> _WHAT YOU NEED TO DO_:
**a)** Answer these from the editorial on reactive oxygen species in chloroplasts:
(i) Which three reactive oxygen species does it name as produced at basal levels?
(ii) According to it, what imbalance does oxidative stress result from?
(iii) What two things does it say depend on plants responding before their cellular structures are damaged?
**b)** List every biotic or abiotic stress that the editorial on reactive oxygen species in chloroplasts names as enhancing ROS creation in plants.
**c)** Pick up the editorial on reactive oxygen species in chloroplasts where it stops, and write the paragraph that follows.

[TEXT PASSAGE Boundary: Start]

Editorial: Reactive oxygen species in chloroplasts and chloroplast antioxidants under abiotic stress

Editorial on the Research Topic
Reactive oxygen species in chloroplasts and chloroplast antioxidants under abiotic stress

An unavoidable consequence of aerobic metabolism by living cells is the production of reactive oxygen species (ROS) as regular cellular metabolic by-products. Plant cellular metabolism is continuously producing ROS, such as superoxide anion radical (${\text{O}}_2^{•-}$), hydrogen peroxide (H₂O₂), and singlet oxygen (¹O₂), at basal levels, which are unable to cause damage, as they are scavenged by different antioxidant mechanisms (Asada, 1999; Apel and Hirt, 2004; Moustaka and Moustakas, 2014). Biotic and abiotic stresses, such as metal toxicity, salinity, drought, chilling, UV-B radiation, and insects, result in an enhancement of ROS (¹O₂, ${\text{O}}_2^{•-}$, H₂O₂, OH^•) creation in plants due to disturbance of cellular homeostasis, which can result in oxidative stress (Moustakas, 2021; Sperdouli et al., 2021; Moustakas, 2022). Oxidative stress results from the imbalance between the production of ROS and the scavenging of their reactive intermediates by antioxidants (enzymatic and non-enzymatic), causing cellular damage that can lead to cell death (Mittler et al., 2004; Gill and Tuteja, 2010; Foyer, 2018). Thus, response of plants to this imbalance before the damage of their cellular structures is critical for maintaining high rates of photosynthesis and also for their survival (Moustaka et al., 2015; Foyer, 2018).

[TEXT PASSAGE Boundary: End]
[EXTRACTED MATERIAL Boundary: Start]

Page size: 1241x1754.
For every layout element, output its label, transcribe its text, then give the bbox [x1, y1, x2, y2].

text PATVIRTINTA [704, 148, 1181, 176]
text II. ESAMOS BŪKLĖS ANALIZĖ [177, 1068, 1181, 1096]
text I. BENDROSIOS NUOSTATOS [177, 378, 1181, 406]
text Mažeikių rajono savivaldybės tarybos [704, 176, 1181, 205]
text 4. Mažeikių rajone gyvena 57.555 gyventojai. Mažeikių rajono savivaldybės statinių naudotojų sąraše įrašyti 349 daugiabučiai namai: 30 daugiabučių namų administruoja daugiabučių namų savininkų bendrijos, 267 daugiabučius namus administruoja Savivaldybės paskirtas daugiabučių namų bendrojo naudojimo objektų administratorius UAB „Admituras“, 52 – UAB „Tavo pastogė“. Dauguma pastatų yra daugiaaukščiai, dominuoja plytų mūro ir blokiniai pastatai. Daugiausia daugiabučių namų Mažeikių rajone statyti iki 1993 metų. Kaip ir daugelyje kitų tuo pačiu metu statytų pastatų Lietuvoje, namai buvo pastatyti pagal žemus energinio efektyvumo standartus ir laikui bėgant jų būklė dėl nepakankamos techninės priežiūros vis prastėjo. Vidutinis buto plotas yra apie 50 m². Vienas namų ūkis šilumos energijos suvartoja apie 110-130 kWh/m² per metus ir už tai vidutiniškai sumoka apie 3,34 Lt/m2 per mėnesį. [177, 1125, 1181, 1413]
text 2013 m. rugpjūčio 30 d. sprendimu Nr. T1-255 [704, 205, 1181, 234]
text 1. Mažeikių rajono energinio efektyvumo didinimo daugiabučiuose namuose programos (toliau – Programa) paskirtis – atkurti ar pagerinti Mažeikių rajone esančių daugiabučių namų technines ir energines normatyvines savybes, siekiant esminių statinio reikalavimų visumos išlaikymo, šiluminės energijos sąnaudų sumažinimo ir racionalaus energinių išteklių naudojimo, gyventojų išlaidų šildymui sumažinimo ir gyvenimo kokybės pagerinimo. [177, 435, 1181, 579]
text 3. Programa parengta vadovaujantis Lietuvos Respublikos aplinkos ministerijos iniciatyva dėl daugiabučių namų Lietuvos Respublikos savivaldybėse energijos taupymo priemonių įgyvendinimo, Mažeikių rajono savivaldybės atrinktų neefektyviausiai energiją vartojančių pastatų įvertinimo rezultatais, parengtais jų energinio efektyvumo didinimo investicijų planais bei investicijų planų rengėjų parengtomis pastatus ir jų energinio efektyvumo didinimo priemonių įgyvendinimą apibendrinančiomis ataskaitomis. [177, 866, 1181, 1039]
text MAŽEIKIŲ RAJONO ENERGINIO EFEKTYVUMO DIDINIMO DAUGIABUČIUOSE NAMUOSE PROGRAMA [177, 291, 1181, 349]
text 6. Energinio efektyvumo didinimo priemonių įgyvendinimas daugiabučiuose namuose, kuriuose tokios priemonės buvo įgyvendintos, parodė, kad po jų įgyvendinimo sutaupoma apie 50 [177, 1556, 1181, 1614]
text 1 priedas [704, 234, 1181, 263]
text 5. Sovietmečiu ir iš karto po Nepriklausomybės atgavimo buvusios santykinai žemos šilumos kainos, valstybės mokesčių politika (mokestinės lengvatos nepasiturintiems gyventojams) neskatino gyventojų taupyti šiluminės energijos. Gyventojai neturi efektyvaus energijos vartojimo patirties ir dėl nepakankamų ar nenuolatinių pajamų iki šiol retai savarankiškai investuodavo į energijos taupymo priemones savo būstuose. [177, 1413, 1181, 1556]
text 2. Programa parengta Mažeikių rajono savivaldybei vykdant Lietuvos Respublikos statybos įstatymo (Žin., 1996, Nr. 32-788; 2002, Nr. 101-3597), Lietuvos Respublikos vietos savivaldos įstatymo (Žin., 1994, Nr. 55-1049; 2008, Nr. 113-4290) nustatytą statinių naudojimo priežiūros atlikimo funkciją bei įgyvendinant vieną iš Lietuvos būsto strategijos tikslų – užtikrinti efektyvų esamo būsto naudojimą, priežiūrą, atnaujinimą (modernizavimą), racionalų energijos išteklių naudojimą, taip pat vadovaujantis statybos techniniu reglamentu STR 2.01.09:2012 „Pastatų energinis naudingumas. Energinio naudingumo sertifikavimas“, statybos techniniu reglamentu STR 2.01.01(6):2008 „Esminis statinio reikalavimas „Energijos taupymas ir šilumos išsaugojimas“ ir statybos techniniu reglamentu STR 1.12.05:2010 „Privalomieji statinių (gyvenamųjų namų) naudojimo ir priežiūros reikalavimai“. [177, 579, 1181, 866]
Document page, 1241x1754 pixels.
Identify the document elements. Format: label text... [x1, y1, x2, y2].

[EXTRACTED MATERIAL Boundary: End]

> _ANSWERS TO THE TASKS_:
**a)**
(i) Superoxide anion radical, hydrogen peroxide, and singlet oxygen.
(ii) The imbalance between the production of ROS and the scavenging of their reactive intermediates by antioxidants (enzymatic and non-enzymatic).
(iii) Maintaining high rates of photosynthesis and the plants' survival.

**b)** Metal toxicity, salinity, drought, chilling, UV-B radiation, insects

**c)**
Chloroplasts are considered as one of the most important producers of ROS in plant cells and, more specifically, the light reactions of photosynthesis. Under most abiotic stresses, the absorbed light energy exceeds the energy that it can handle, and thus it can damage the photosynthetic apparatus. If this excess excitation energy is not quenched by the photoprotective mechanism of non-photochemical quenching (NPQ), increased production of ROS occurs, which can lead to oxidative stress (Müller et al., 2001; Foyer and Shigeoka, 2011; Moustakas, 2022). Abiotic stress-induced ROS accumulation is scavenged by enzymatic antioxidants, such as superoxide dismutase (SOD), ascorbate peroxidase (APX), monodehydroascorbate reductase, (MDHAR), dehydroascorbate reductase (DHAR), glutathione reductase (GR), glutathione peroxidase, (GPX), guaicol peroxidase (GOPX), glutathione-S- transferase (GST), and catalase (CAT), and non-enzymatic metabolites, such as ascorbic acid, glutathione, a-tocopherol, carotenoids, phenolic compounds, and flavonoids (Noctor and Foyer, 1998; Gill and Tuteja, 2010; Moustakas et al., 2022).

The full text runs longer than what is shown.